____ EXTRACTED MATERIAL

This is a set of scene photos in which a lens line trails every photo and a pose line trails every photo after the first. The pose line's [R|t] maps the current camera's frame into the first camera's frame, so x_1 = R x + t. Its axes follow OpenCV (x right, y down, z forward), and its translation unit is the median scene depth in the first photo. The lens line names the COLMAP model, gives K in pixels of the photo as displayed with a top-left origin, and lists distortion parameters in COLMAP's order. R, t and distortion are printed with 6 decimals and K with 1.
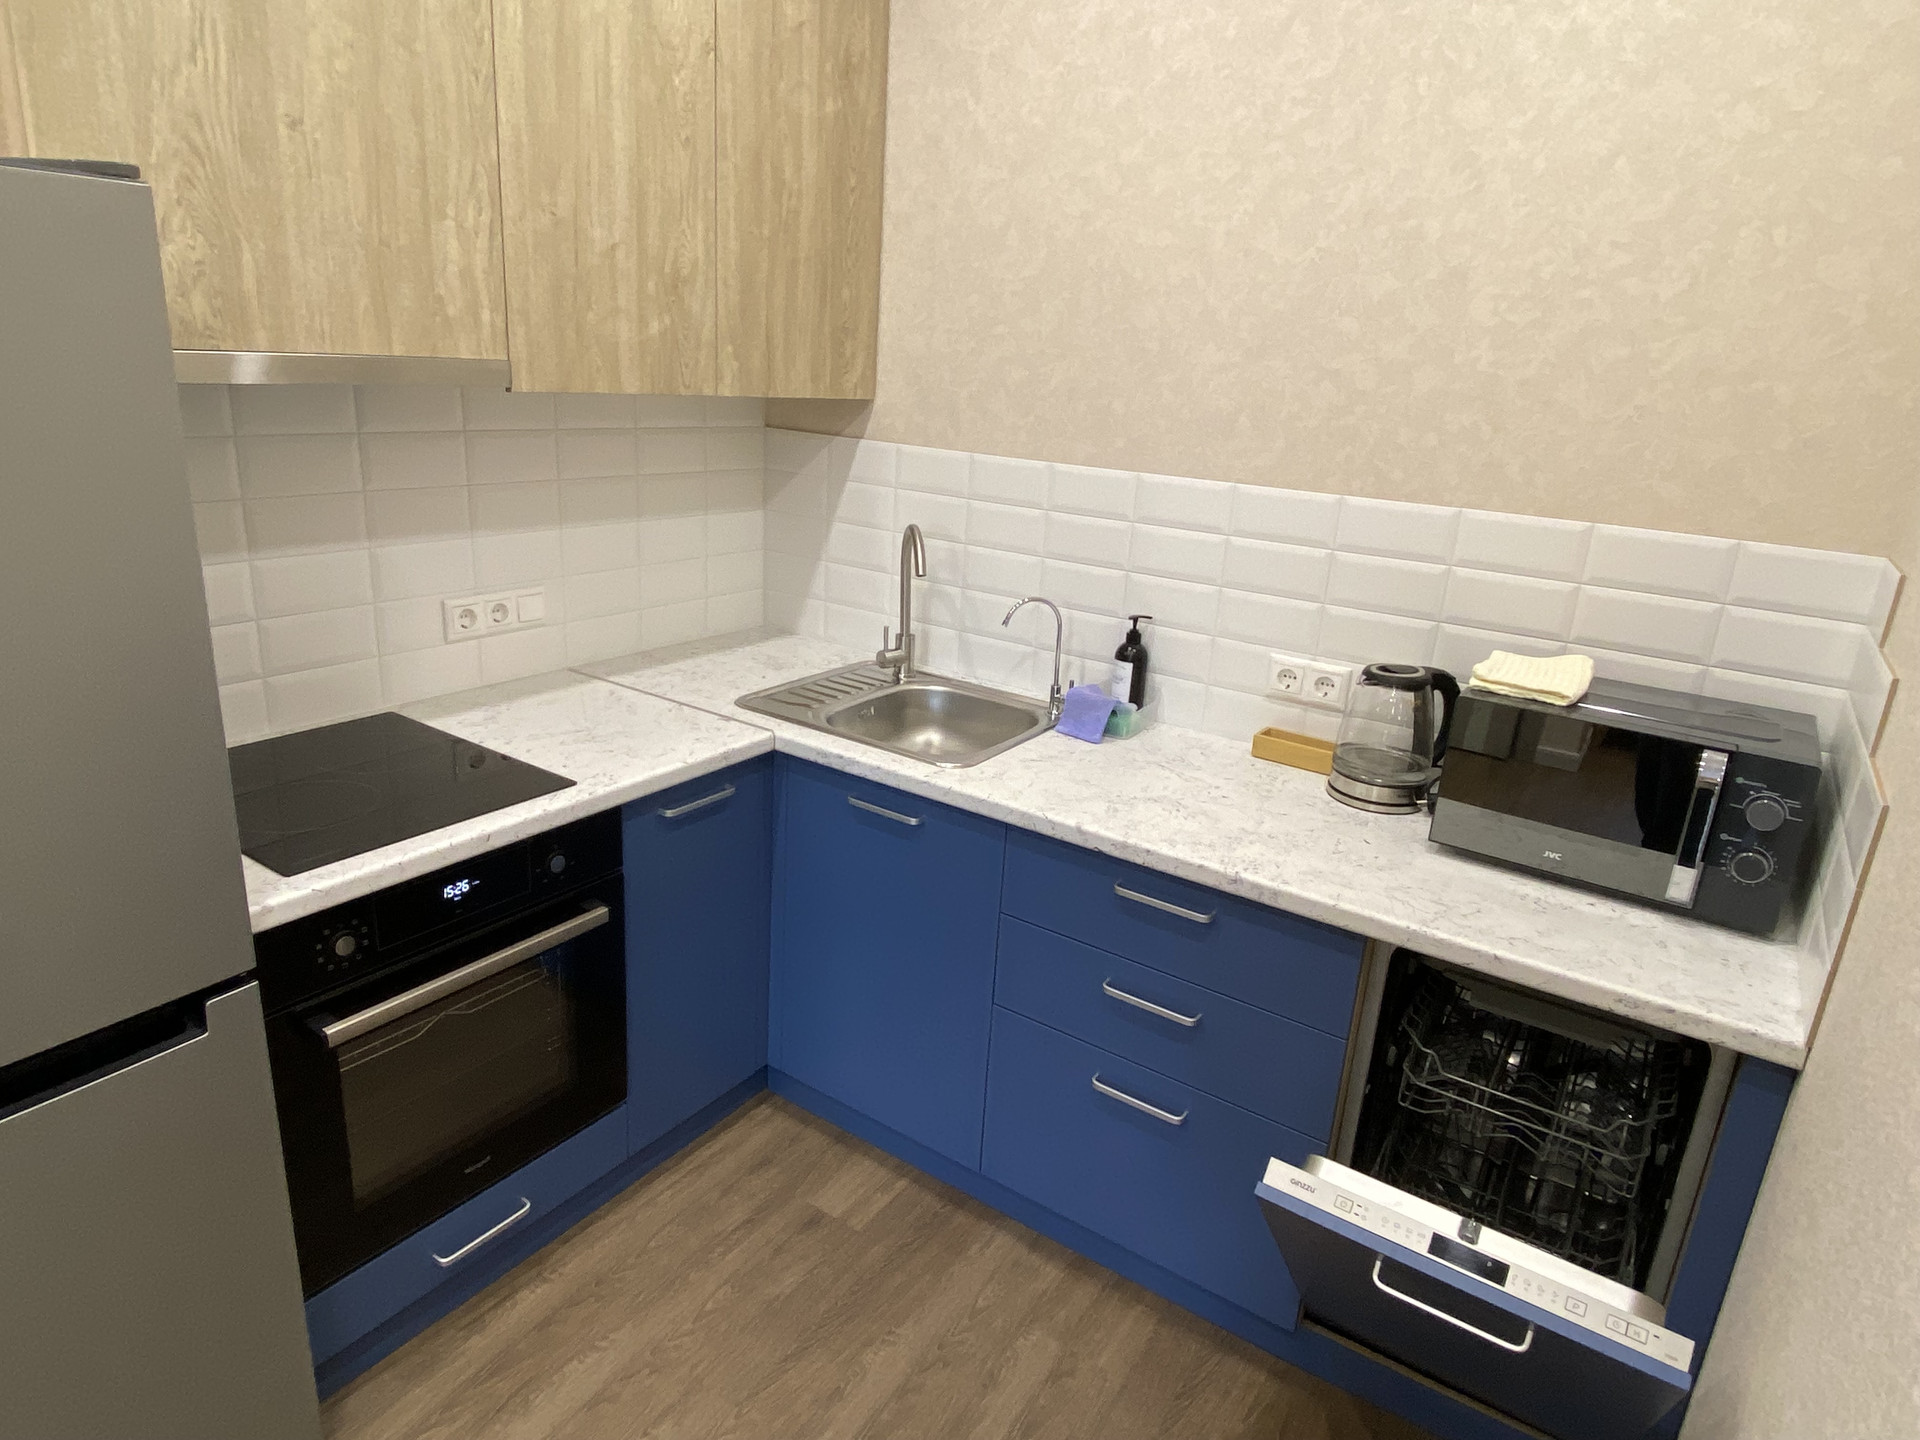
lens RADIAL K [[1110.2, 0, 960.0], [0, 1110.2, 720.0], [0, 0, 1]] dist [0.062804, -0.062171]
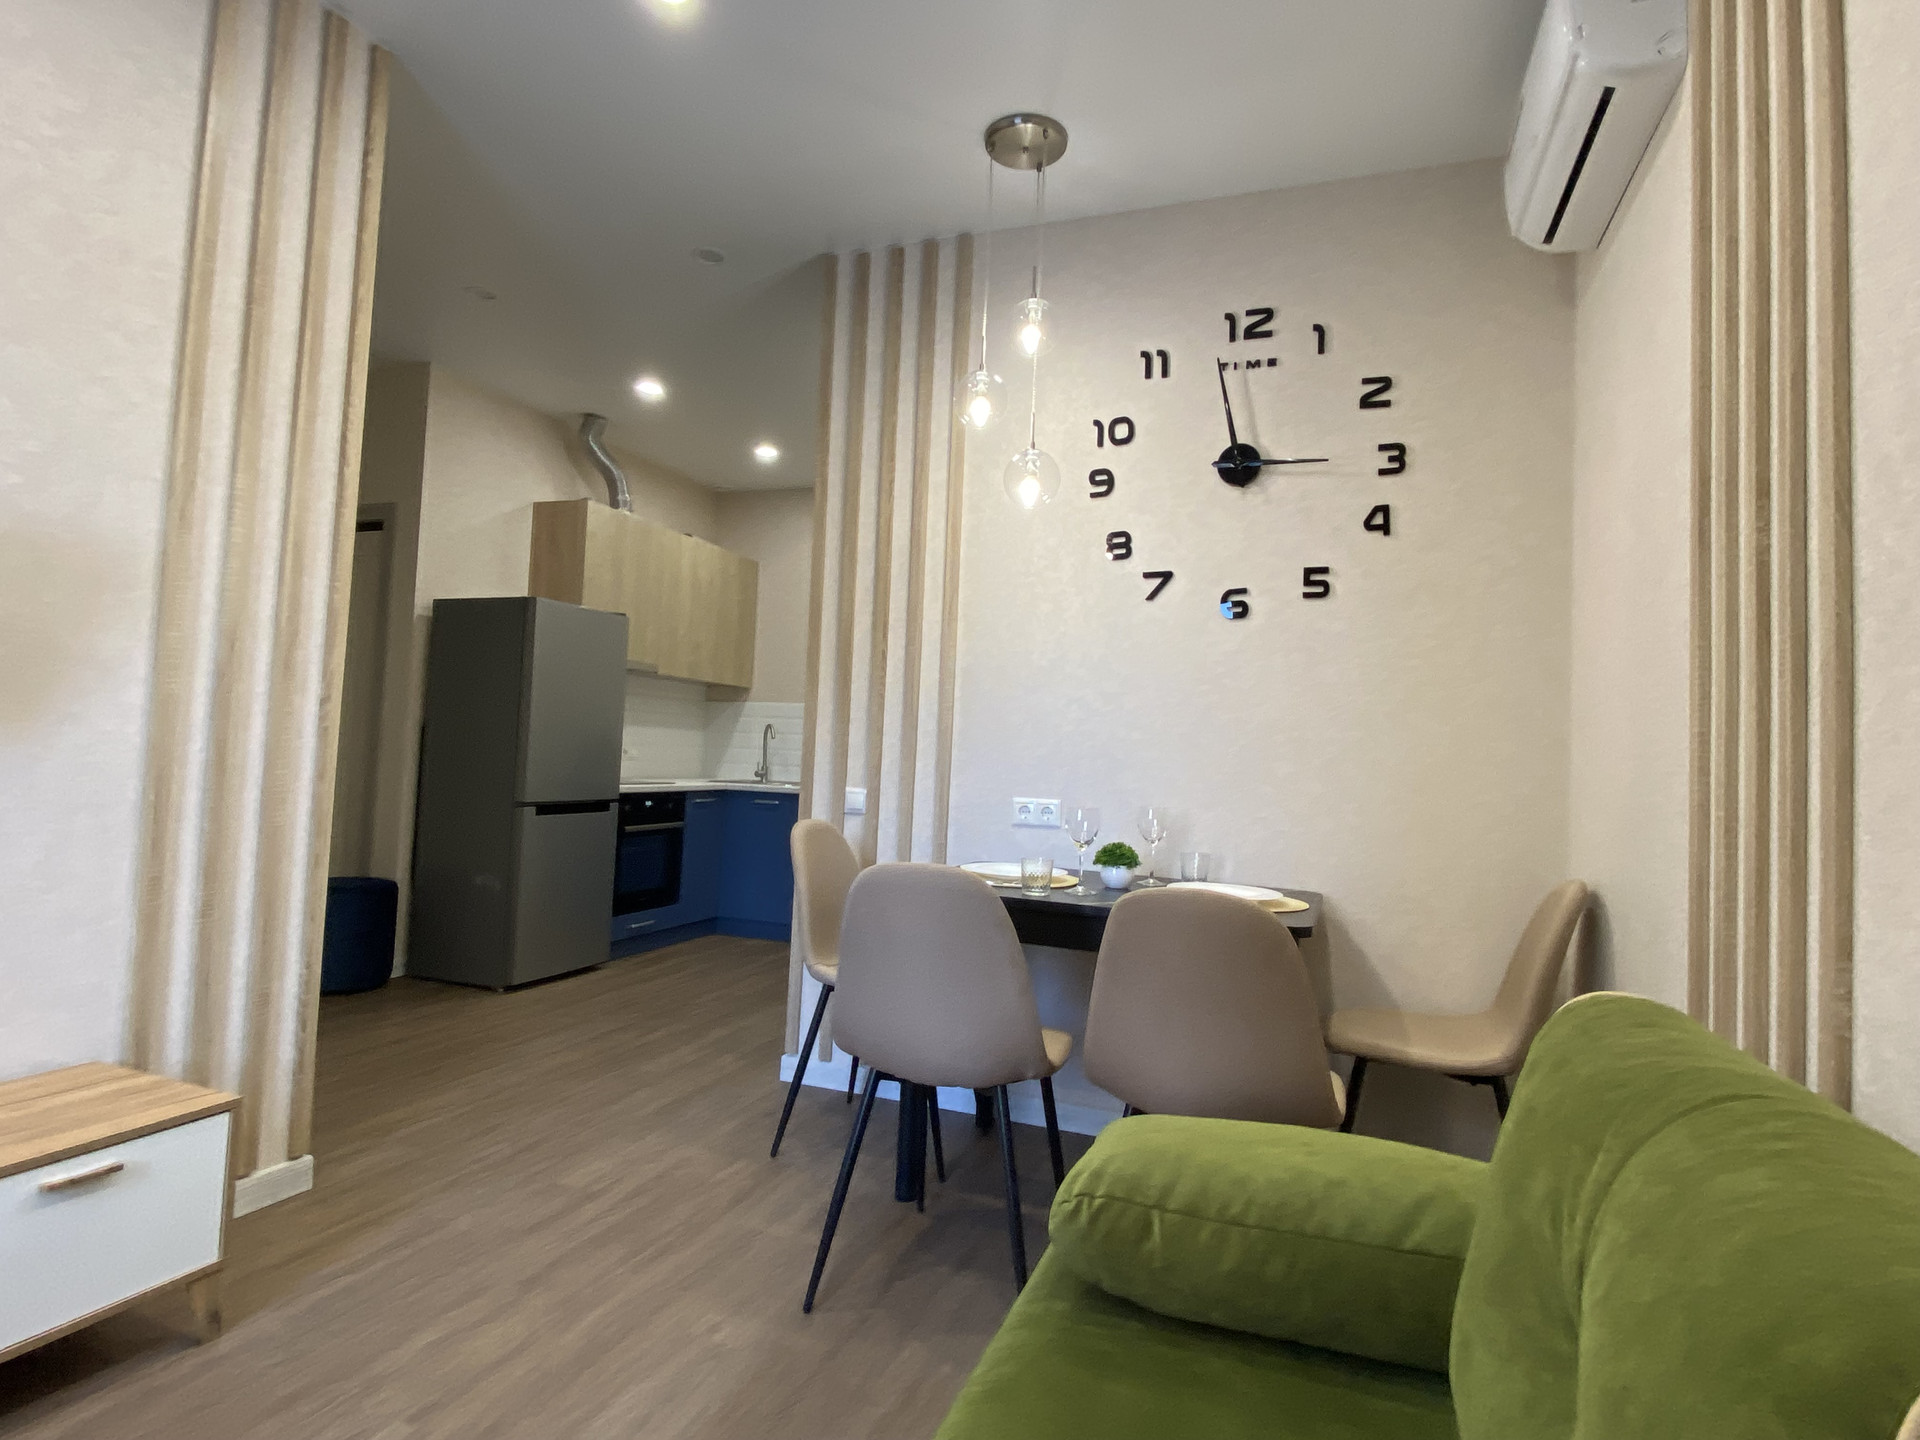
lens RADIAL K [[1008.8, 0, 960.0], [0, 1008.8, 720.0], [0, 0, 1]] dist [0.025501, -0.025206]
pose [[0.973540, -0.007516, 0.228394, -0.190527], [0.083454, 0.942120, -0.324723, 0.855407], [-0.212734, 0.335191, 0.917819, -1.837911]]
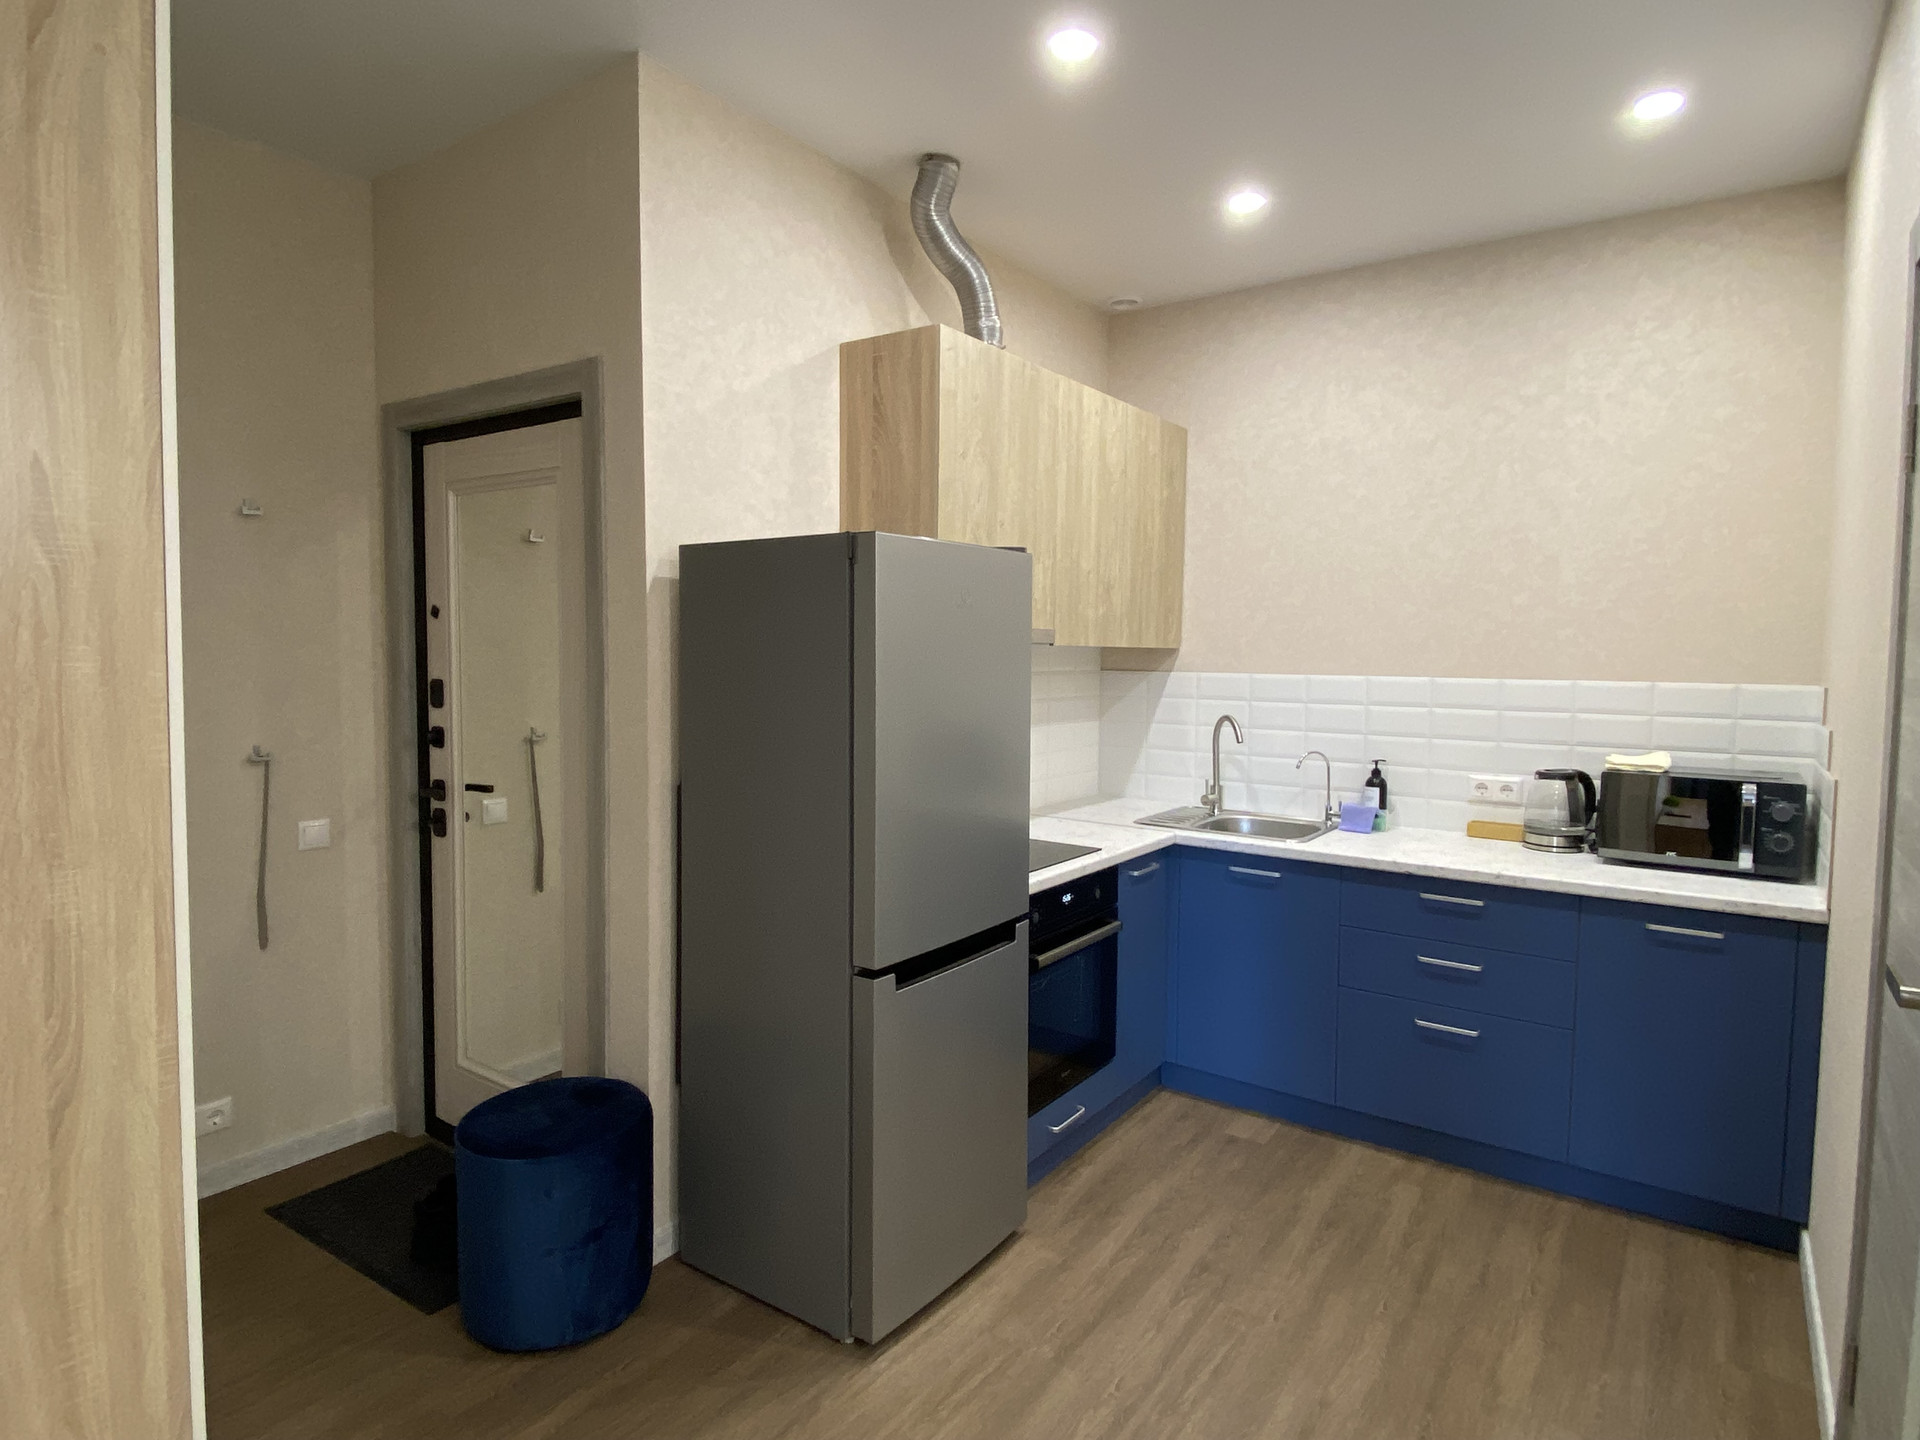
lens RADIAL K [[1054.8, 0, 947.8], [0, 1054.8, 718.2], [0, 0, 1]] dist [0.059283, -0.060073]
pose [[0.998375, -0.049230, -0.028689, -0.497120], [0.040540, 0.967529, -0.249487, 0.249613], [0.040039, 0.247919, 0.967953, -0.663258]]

________

**THE PROBLEM**
Reproduce every one of the lines above character for character, omitting the pictures.

**ANSWER TO THIS PROBLEM**
This is a set of scene photos in which a lens line trails every photo and a pose line trails every photo after the first. The pose line's [R|t] maps the current camera's frame into the first camera's frame, so x_1 = R x + t. Its axes follow OpenCV (x right, y down, z forward), and its translation unit is the median scene depth in the first photo. The lens line names the COLMAP model, gives K in pixels of the photo as displayed with a top-left origin, and lists distortion parameters in COLMAP's order. R, t and distortion are printed with 6 decimals and K with 1.
lens RADIAL K [[1110.2, 0, 960.0], [0, 1110.2, 720.0], [0, 0, 1]] dist [0.062804, -0.062171]
lens RADIAL K [[1008.8, 0, 960.0], [0, 1008.8, 720.0], [0, 0, 1]] dist [0.025501, -0.025206]
pose [[0.973540, -0.007516, 0.228394, -0.190527], [0.083454, 0.942120, -0.324723, 0.855407], [-0.212734, 0.335191, 0.917819, -1.837911]]
lens RADIAL K [[1054.8, 0, 947.8], [0, 1054.8, 718.2], [0, 0, 1]] dist [0.059283, -0.060073]
pose [[0.998375, -0.049230, -0.028689, -0.497120], [0.040540, 0.967529, -0.249487, 0.249613], [0.040039, 0.247919, 0.967953, -0.663258]]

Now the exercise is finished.